*WRITTEN TASK*. Rewrite the lines of both records with "family" changed to "familia" and nothing else altered. Omit the pictures from your answer.

*PROVIDED INFORMATION*.
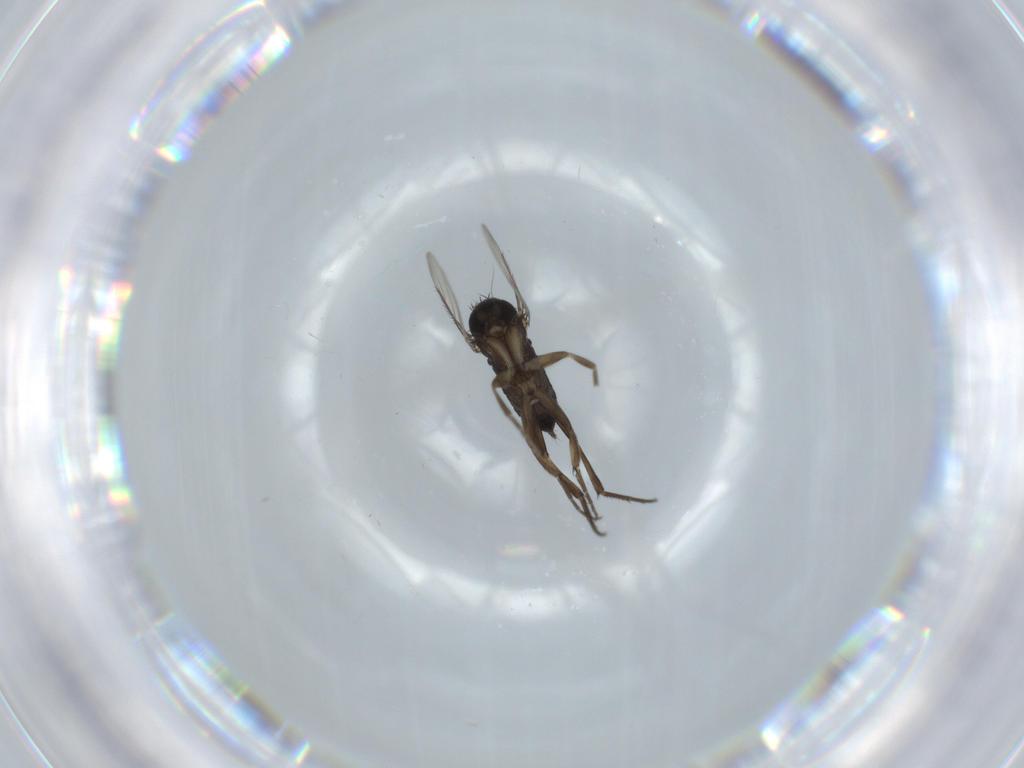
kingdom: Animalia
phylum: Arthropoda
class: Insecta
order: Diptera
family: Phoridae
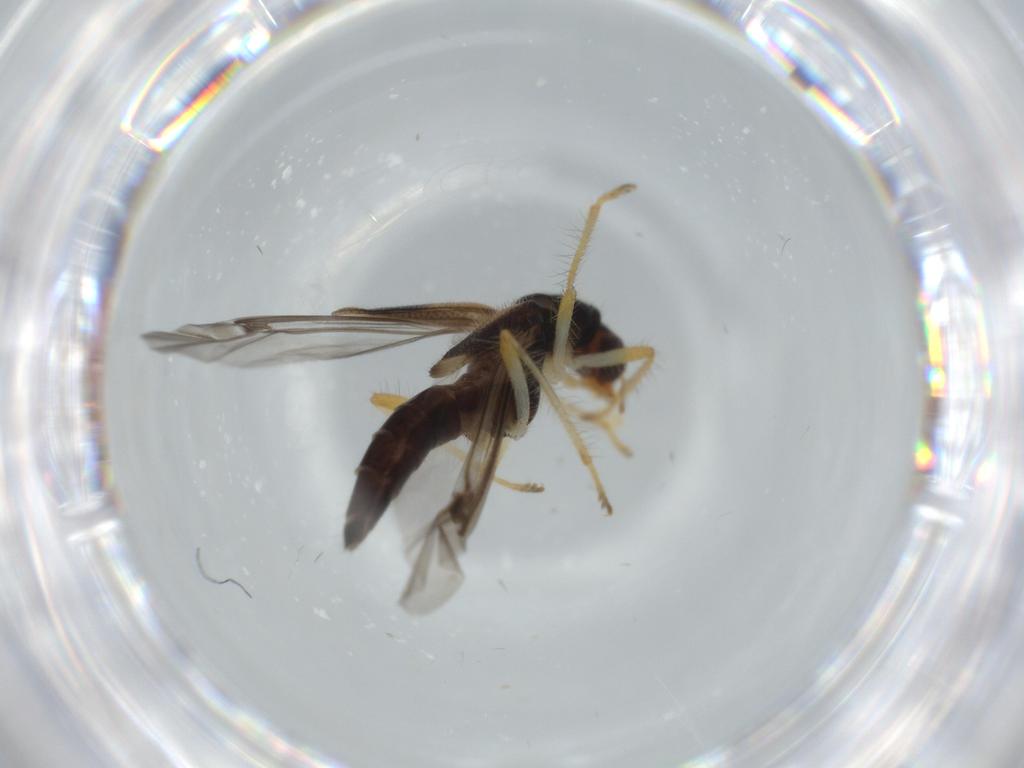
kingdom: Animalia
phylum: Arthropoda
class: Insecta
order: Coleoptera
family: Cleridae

*WRITTEN SOLUTION*.
kingdom: Animalia
phylum: Arthropoda
class: Insecta
order: Diptera
familia: Phoridae
kingdom: Animalia
phylum: Arthropoda
class: Insecta
order: Coleoptera
familia: Cleridae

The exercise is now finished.